▶ [INFORMATION SUPPLIED]:
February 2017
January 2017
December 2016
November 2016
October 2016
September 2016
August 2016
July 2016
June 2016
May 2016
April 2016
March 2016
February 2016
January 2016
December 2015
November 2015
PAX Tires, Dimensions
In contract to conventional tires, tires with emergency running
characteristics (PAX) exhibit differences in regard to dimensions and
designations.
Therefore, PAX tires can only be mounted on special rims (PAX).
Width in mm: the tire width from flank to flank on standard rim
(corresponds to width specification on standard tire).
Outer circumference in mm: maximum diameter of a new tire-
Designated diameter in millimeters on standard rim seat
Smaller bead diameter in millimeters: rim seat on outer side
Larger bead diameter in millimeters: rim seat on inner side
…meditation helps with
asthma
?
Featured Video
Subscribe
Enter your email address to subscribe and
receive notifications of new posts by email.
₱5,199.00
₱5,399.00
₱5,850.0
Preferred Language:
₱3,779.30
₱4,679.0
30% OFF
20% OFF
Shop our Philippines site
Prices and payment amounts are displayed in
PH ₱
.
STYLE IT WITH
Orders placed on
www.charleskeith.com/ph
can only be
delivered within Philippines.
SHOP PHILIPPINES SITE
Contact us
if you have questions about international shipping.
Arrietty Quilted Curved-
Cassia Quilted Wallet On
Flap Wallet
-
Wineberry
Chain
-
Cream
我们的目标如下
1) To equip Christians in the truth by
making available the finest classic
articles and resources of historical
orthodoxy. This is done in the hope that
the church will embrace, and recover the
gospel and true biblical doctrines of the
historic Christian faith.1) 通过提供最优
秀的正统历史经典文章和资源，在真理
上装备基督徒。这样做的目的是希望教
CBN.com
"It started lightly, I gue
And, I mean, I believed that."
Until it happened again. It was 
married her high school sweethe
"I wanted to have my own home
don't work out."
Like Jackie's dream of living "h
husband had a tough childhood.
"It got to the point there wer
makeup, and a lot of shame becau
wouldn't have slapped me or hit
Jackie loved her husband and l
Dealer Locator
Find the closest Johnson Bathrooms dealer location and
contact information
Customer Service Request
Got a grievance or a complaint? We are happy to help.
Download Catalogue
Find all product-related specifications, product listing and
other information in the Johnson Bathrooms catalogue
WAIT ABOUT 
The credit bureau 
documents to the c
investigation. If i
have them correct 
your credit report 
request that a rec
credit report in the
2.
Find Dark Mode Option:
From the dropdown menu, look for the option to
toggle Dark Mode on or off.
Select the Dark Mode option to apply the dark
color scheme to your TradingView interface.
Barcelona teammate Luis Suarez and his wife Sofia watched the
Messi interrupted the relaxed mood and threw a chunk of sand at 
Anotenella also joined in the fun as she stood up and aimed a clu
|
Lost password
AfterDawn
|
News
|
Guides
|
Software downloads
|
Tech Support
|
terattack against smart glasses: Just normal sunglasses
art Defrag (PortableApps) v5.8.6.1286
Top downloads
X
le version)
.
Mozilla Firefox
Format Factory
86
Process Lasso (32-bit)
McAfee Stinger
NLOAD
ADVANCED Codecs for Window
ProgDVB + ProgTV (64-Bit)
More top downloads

▶ [WHAT YOU NEED TO DO]: Reproduce every line of the items above verbatim, in the same order and with the same line breaks.

▶ [REPLY]:
February 2017
January 2017
December 2016
November 2016
October 2016
September 2016
August 2016
July 2016
June 2016
May 2016
April 2016
March 2016
February 2016
January 2016
December 2015
November 2015
PAX Tires, Dimensions
In contract to conventional tires, tires with emergency running
characteristics (PAX) exhibit differences in regard to dimensions and
designations.
Therefore, PAX tires can only be mounted on special rims (PAX).
Width in mm: the tire width from flank to flank on standard rim
(corresponds to width specification on standard tire).
Outer circumference in mm: maximum diameter of a new tire-
Designated diameter in millimeters on standard rim seat
Smaller bead diameter in millimeters: rim seat on outer side
Larger bead diameter in millimeters: rim seat on inner side
…meditation helps with
asthma
?
Featured Video
Subscribe
Enter your email address to subscribe and
receive notifications of new posts by email.
₱5,199.00
₱5,399.00
₱5,850.0
Preferred Language:
₱3,779.30
₱4,679.0
30% OFF
20% OFF
Shop our Philippines site
Prices and payment amounts are displayed in
PH ₱
.
STYLE IT WITH
Orders placed on
www.charleskeith.com/ph
can only be
delivered within Philippines.
SHOP PHILIPPINES SITE
Contact us
if you have questions about international shipping.
Arrietty Quilted Curved-
Cassia Quilted Wallet On
Flap Wallet
-
Wineberry
Chain
-
Cream
我们的目标如下
1) To equip Christians in the truth by
making available the finest classic
articles and resources of historical
orthodoxy. This is done in the hope that
the church will embrace, and recover the
gospel and true biblical doctrines of the
historic Christian faith.1) 通过提供最优
秀的正统历史经典文章和资源，在真理
上装备基督徒。这样做的目的是希望教
CBN.com
"It started lightly, I gue
And, I mean, I believed that."
Until it happened again. It was 
married her high school sweethe
"I wanted to have my own home
don't work out."
Like Jackie's dream of living "h
husband had a tough childhood.
"It got to the point there wer
makeup, and a lot of shame becau
wouldn't have slapped me or hit
Jackie loved her husband and l
Dealer Locator
Find the closest Johnson Bathrooms dealer location and
contact information
Customer Service Request
Got a grievance or a complaint? We are happy to help.
Download Catalogue
Find all product-related specifications, product listing and
other information in the Johnson Bathrooms catalogue
WAIT ABOUT 
The credit bureau 
documents to the c
investigation. If i
have them correct 
your credit report 
request that a rec
credit report in the
2.
Find Dark Mode Option:
From the dropdown menu, look for the option to
toggle Dark Mode on or off.
Select the Dark Mode option to apply the dark
color scheme to your TradingView interface.
Barcelona teammate Luis Suarez and his wife Sofia watched the
Messi interrupted the relaxed mood and threw a chunk of sand at 
Anotenella also joined in the fun as she stood up and aimed a clu
|
Lost password
AfterDawn
|
News
|
Guides
|
Software downloads
|
Tech Support
|
terattack against smart glasses: Just normal sunglasses
art Defrag (PortableApps) v5.8.6.1286
Top downloads
X
le version)
.
Mozilla Firefox
Format Factory
86
Process Lasso (32-bit)
McAfee Stinger
NLOAD
ADVANCED Codecs for Window
ProgDVB + ProgTV (64-Bit)
More top downloads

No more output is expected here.